▶ **ABOUT THIS TASK**
Copy out every line of text in the entries below, word for word and in the same order, leaving out the picture markers.

▶ **MATERIAL FOR THIS TASK**

++++++++

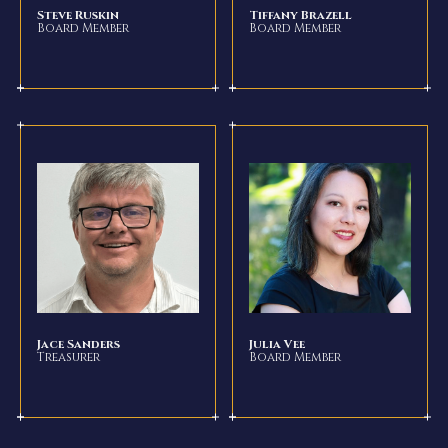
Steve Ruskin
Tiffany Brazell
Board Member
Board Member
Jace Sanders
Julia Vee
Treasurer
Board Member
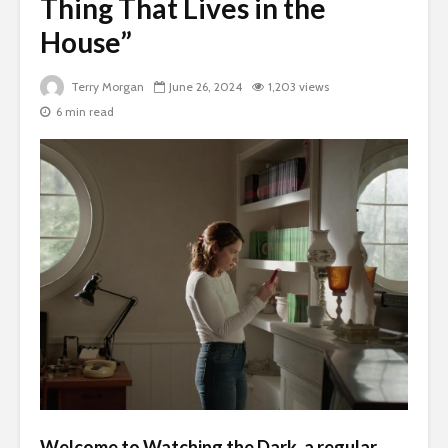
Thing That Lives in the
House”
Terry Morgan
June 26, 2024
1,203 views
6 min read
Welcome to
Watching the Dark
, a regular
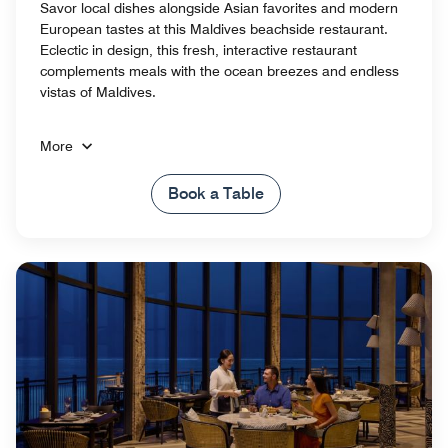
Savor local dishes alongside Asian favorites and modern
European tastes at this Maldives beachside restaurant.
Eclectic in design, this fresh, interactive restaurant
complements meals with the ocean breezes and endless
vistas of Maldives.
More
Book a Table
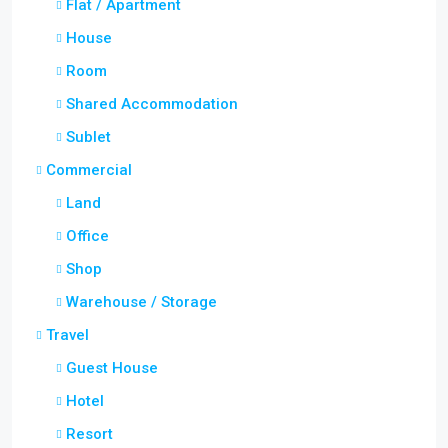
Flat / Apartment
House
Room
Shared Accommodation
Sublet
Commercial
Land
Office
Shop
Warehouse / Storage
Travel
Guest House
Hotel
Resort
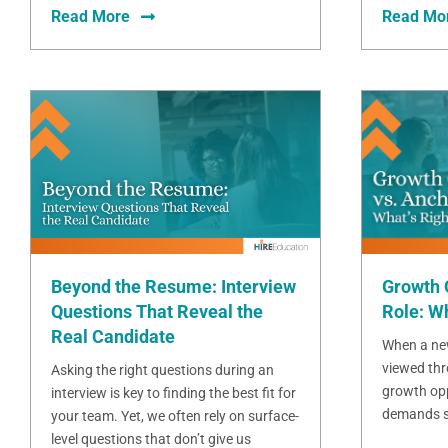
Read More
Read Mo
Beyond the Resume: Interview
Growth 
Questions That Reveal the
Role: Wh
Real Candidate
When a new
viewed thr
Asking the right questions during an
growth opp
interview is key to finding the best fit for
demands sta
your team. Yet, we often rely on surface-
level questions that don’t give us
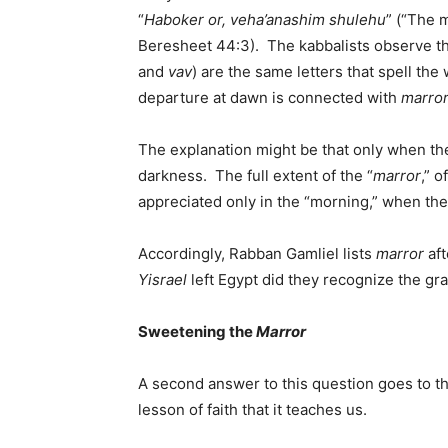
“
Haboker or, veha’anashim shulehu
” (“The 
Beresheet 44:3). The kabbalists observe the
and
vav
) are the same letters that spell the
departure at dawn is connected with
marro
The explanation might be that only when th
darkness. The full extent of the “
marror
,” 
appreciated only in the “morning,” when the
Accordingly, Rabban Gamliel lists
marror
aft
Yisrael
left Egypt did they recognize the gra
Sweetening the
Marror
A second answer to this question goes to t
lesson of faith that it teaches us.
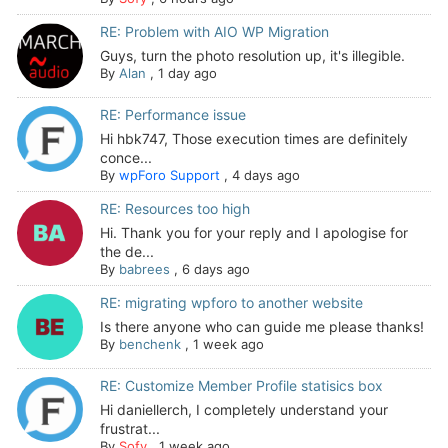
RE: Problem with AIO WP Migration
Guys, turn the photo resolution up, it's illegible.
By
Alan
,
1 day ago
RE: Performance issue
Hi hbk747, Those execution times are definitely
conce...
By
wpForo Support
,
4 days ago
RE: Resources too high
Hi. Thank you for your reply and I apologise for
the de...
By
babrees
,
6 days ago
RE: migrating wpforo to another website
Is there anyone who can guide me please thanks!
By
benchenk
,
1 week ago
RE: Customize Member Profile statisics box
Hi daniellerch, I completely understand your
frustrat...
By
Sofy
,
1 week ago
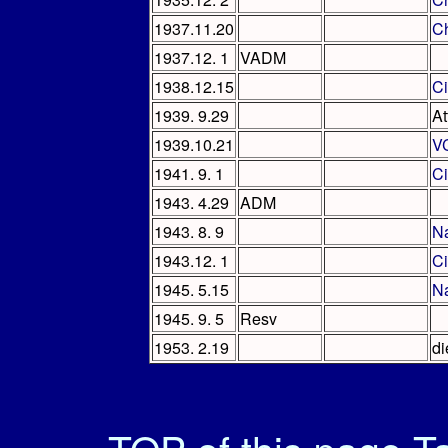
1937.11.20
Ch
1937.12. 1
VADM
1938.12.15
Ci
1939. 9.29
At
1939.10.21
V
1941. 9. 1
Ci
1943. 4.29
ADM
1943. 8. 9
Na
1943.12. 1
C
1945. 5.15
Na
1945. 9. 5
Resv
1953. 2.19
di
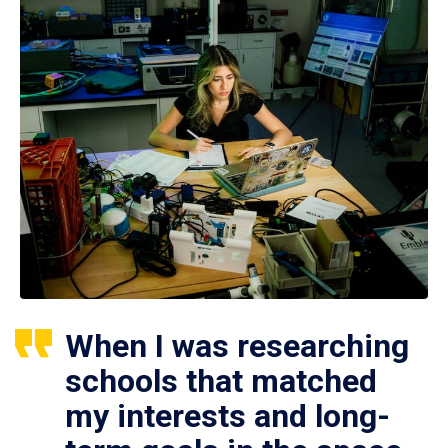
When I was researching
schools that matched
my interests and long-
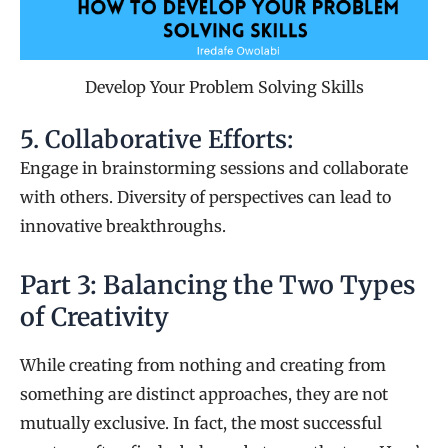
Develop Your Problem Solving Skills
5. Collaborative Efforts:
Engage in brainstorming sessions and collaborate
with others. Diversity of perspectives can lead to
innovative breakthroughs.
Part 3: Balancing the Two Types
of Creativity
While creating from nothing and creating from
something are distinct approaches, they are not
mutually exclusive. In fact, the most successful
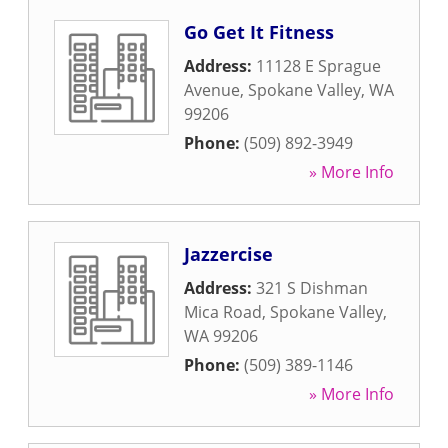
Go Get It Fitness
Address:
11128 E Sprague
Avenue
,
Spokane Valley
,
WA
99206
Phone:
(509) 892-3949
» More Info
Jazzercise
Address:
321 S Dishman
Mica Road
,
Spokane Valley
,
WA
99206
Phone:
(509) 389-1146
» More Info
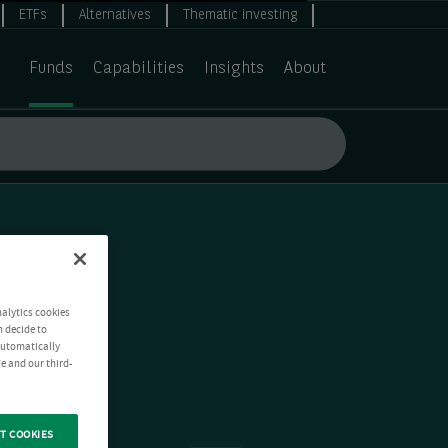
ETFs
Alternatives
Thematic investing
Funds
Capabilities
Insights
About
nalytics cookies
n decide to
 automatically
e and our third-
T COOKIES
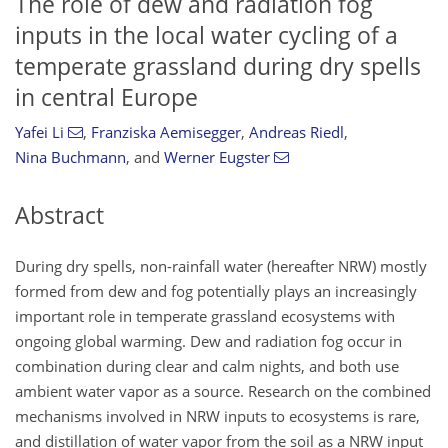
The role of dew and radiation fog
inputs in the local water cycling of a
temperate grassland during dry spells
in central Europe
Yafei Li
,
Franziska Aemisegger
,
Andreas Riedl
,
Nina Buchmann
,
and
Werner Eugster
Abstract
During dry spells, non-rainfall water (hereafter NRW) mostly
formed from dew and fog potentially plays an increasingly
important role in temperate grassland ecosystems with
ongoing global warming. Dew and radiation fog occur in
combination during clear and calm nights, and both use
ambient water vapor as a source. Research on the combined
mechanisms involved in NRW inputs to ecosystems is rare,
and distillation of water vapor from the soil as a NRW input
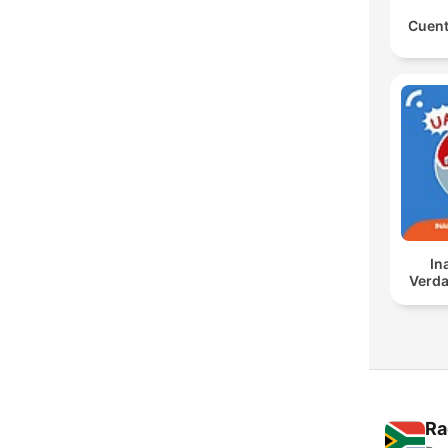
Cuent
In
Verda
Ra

++++++++

▶ **YOUR SOLUTION**
Steve Ruskin
Tiffany Brazell
Board Member
Board Member
Jace Sanders
Julia Vee
Treasurer
Board Member
Thing That Lives in the
House”
Terry Morgan
June 26, 2024
1,203 views
6 min read
Welcome to
Watching the Dark
, a regular
Savor local dishes alongside Asian favorites and modern
European tastes at this Maldives beachside restaurant.
Eclectic in design, this fresh, interactive restaurant
complements meals with the ocean breezes and endless
vistas of Maldives.
More
Book a Table
Flat / Apartment
House
Room
Shared Accommodation
Sublet
Commercial
Land
Office
Shop
Warehouse / Storage
Travel
Guest House
Hotel
Resort
Read More
Read Mo
Beyond the Resume: Interview
Growth 
Questions That Reveal the
Role: Wh
Real Candidate
When a new
viewed thr
Asking the right questions during an
growth opp
interview is key to finding the best fit for
demands sta
your team. Yet, we often rely on surface-
level questions that don’t give us
“
Haboker or, veha’anashim shulehu
” (“The 
Beresheet 44:3). The kabbalists observe the
and
vav
) are the same letters that spell the
departure at dawn is connected with
marro
The explanation might be that only when th
darkness. The full extent of the “
marror
,” 
appreciated only in the “morning,” when the
Accordingly, Rabban Gamliel lists
marror
aft
Yisrael
left Egypt did they recognize the gra
Sweetening the
Marror
A second answer to this question goes to t
lesson of faith that it teaches us.
RE: Problem with AIO WP Migration
Guys, turn the photo resolution up, it's illegible.
By
Alan
,
1 day ago
RE: Performance issue
Hi hbk747, Those execution times are definitely
conce...
By
wpForo Support
,
4 days ago
RE: Resources too high
Hi. Thank you for your reply and I apologise for
the de...
By
babrees
,
6 days ago
RE: migrating wpforo to another website
Is there anyone who can guide me please thanks!
By
benchenk
,
1 week ago
RE: Customize Member Profile statisics box
Hi daniellerch, I completely understand your
frustrat...
By
Sofy
,
1 week ago
1937.11.20
Ch
1937.12. 1
VADM
1938.12.15
Ci
1939. 9.29
At
1939.10.21
V
1941. 9. 1
Ci
1943. 4.29
ADM
1943. 8. 9
Na
1943.12. 1
C
1945. 5.15
Na
1945. 9. 5
Resv
1953. 2.19
di
When I was researching
schools that matched
my interests and long-
Develop Your Problem Solving Skills
5. Collaborative Efforts:
Engage in brainstorming sessions and collaborate
with others. Diversity of perspectives can lead to
innovative breakthroughs.
Part 3: Balancing the Two Types
of Creativity
While creating from nothing and creating from
something are distinct approaches, they are not
mutually exclusive. In fact, the most successful
Go Get It Fitness
Address:
11128 E Sprague
Avenue
,
Spokane Valley
,
WA
99206
Phone:
(509) 892-3949
» More Info
Jazzercise
Address:
321 S Dishman
Mica Road
,
Spokane Valley
,
WA
99206
Phone:
(509) 389-1146
» More Info
ETFs
Alternatives
Thematic investing
Funds
Capabilities
Insights
About
nalytics cookies
n decide to
 automatically
e and our third-
T COOKIES
The role of dew and radiation fog
inputs in the local water cycling of a
temperate grassland during dry spells
in central Europe
Yafei Li
,
Franziska Aemisegger
,
Andreas Riedl
,
Nina Buchmann
,
and
Werner Eugster
Abstract
During dry spells, non-rainfall water (hereafter NRW) mostly
formed from dew and fog potentially plays an increasingly
important role in temperate grassland ecosystems with
ongoing global warming. Dew and radiation fog occur in
combination during clear and calm nights, and both use
ambient water vapor as a source. Research on the combined
mechanisms involved in NRW inputs to ecosystems is rare,
and distillation of water vapor from the soil as a NRW input
Cuent
In
Verda
Ra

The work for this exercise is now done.